Emily Garber predicts Dombeck's letter will be brief. "We really don't have a whole lot to comment on," she says. "The letter itself is primarily going to say that we're fully aware of the ethical conduct that we need to abide by, and stuff like that. We're not going to address the individual things that he talks about in that letter."
Jack Fraser already has. A wildlife biologist by training and president of the McDowell Park Association by title, Fraser heads the coalition of more than a dozen environmental and preservation groups that opposed the Spur Cross Ranch exchange. He got hold of a copy of McCain's letter and fired off a nine-page response last week.

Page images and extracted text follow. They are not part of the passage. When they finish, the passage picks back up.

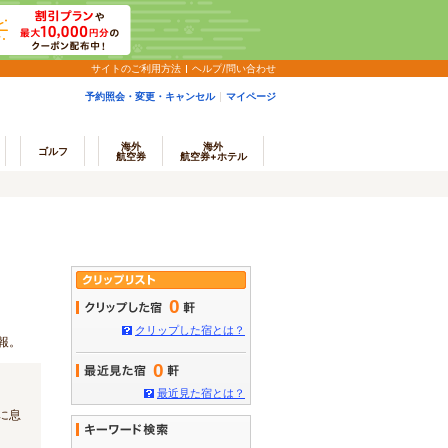
サイトのご利用方法
ヘルプ/問い合わせ
予約照会・変更・キャンセル
マイページ
海外
海外
ゴルフ
航空券
航空券+ホテル
0
クリップした宿とは？
報。
0
最近見た宿とは？
に息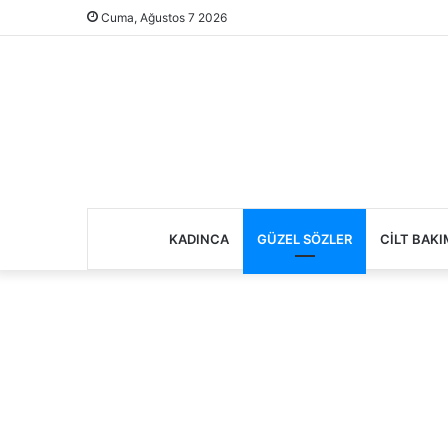
Cuma, Ağustos 7 2026
KADINCA
GÜZEL SÖZLER
CILT BAKI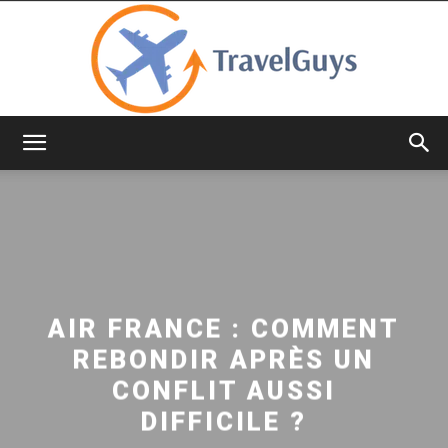
TravelGuys
AIR FRANCE : COMMENT
REBONDIR APRÈS UN
CONFLIT AUSSI
DIFFICILE ?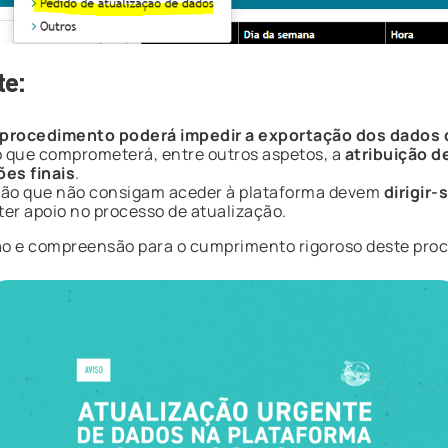
te:
procedimento poderá impedir a exportação dos dados d
 o que comprometerá, entre outros aspetos, a
atribuição d
ões finais
.
ão que não consigam aceder à plataforma devem
dirigir
ter apoio no processo de atualização.
o e compreensão para o cumprimento rigoroso deste proc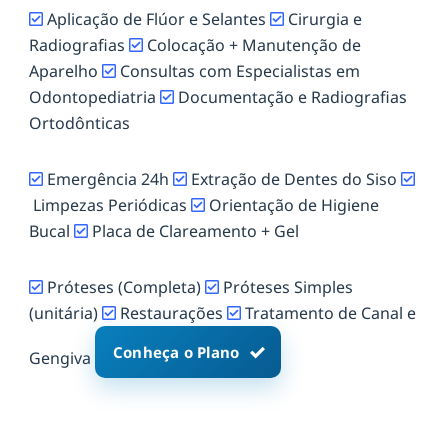
Aplicação de Flúor e Selantes
Cirurgia e
Radiografias
Colocação + Manutenção de
Aparelho
Consultas com Especialistas em
Odontopediatria
Documentação e Radiografias
Ortodônticas
Emergência 24h
Extração de Dentes do Siso
Limpezas Periódicas
Orientação de Higiene
Bucal
Placa de Clareamento + Gel
Próteses (Completa)
Próteses Simples
(unitária)
Restaurações
Tratamento de Canal e
Conheça o Plano
Gengiva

Toward the end of his missive, after painstakingly picking McCain's letter apart, Fraser writes, "All I can say is thank heavens the Forest Service displayed outstanding integrity in sticking to a solid position despite heavy pressure to go along with a bad proposal. . . . The Service has an obligation to the public to uphold the law and to protect the public interest in public lands and that was precisely what it did with respect to the proposed Spur Cross land exchange."
One would hope Mike Dombeck feels the same way.

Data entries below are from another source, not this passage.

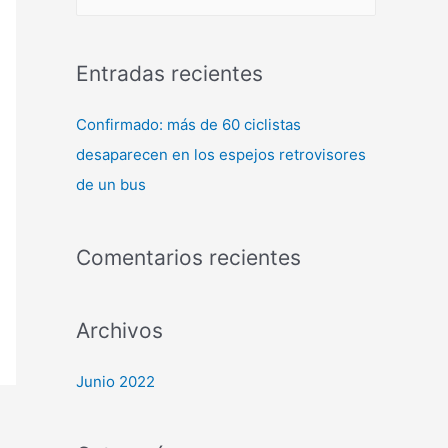
Entradas recientes
Confirmado: más de 60 ciclistas
desaparecen en los espejos retrovisores
de un bus
Comentarios recientes
Archivos
Junio 2022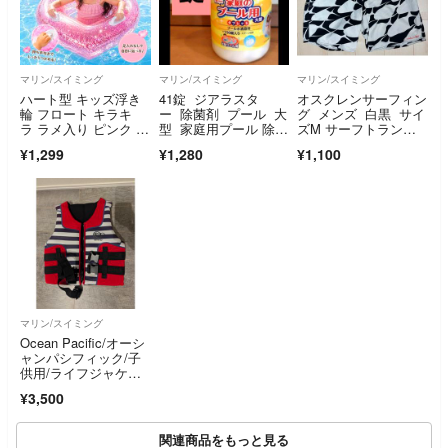
マリン/スイミング
マリン/スイミング
マリン/スイミング
ハート型 キッズ浮き
41錠 ジアラスタ
オスクレンサーフィン
輪 フロート キラキ
ー 除菌剤 プール 大
グ メンズ 白黒 サイ
ラ ラメ入り ピンク 子
型 家庭用プール 除
ズM サーフトランク
供用 持ち手付き
菌 ハイクロン ④
ス
¥1,299
¥1,280
¥1,100
マリン/スイミング
Ocean Pacific/オーシ
ャンパシフィック/子
供用/ライフジャケッ
ト/フローティングベ
¥3,500
スト/川/海/キャンプ/
アウトドア
関連商品をもっと見る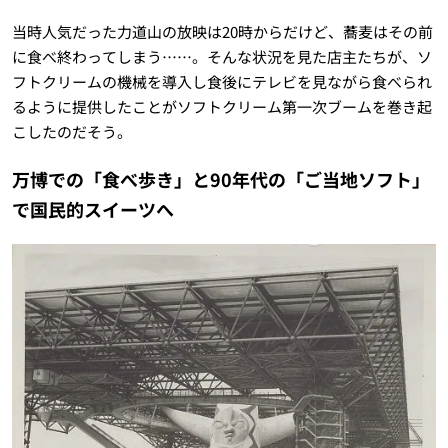
当時人気だった力道山の放映は20時からだけど、蕎麦はその前
に食べ終わってしまう……。そんな状況を見た店主たちが、ソ
フトクリームの機械を導入し食後にテレビを見ながら食べられ
るように提供したことがソフトクリーム第一次ブームを巻き起
こしたのだそう。
万博での「食べ歩き」と90年代の「ご当地ソフト」
で国民的スイーツへ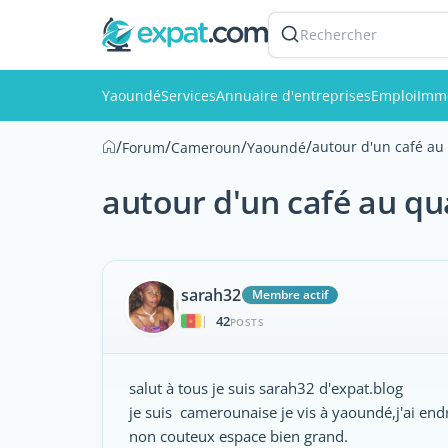
Rechercher
Yaoundé
Services
Annuaire d'entreprises
Emploi
Immo
/
/
/
/
autour d'un café au 
Forum
Cameroun
Yaoundé
autour d'un café au qu
sarah32
Membre actif
42
|
POSTS
salut à tous je suis sarah32 d'expat.blog
je suis camerounaise je vis à yaoundé,j'ai end
non couteux espace bien grand.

When the land swap fell through, the owners of Spur Cross Ranch vowed to bring on the bulldozers. So far, though, there's been no cactus mowing, thanks to a zigzag of time-chomping zoning lawsuits tying up the process.
With the Senate election behind him and the pressing need for both kinds of Green, will John McCain try to resurrect the Spur Cross exchange once again to help polish up his Teddy Roosevelt-savior-of-the-environment pose?
"We're watchful to see if anything's going to happen, but we haven't seen any indication that anything's going on," Emily Garber says. "But we'd probably be the last to know."